**YOUR OBJECTIVE:**
Among the lines below, return each one that contains the word "study".

**ENTRIES PROVIDED:**
──────────

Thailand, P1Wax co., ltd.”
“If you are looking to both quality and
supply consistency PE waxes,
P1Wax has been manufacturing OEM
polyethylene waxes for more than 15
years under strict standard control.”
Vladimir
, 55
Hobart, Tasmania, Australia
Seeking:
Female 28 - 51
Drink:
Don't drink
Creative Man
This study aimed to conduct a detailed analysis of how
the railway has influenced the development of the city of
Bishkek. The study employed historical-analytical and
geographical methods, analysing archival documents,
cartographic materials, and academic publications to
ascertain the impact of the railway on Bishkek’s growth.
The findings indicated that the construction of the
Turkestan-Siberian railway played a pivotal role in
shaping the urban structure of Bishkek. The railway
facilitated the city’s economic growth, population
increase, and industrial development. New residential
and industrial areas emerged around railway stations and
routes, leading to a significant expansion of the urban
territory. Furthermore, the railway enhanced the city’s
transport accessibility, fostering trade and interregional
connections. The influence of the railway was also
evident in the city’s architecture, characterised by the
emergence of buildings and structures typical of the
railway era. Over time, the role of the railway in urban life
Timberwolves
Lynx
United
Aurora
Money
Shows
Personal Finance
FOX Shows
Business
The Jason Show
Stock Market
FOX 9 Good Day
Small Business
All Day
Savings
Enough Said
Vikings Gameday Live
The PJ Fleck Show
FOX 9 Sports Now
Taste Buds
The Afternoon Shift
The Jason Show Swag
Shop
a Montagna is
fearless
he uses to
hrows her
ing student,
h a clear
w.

──────────

**WRITTEN REPLY:**
This study aimed to conduct a detailed analysis of how
Bishkek. The study employed historical-analytical and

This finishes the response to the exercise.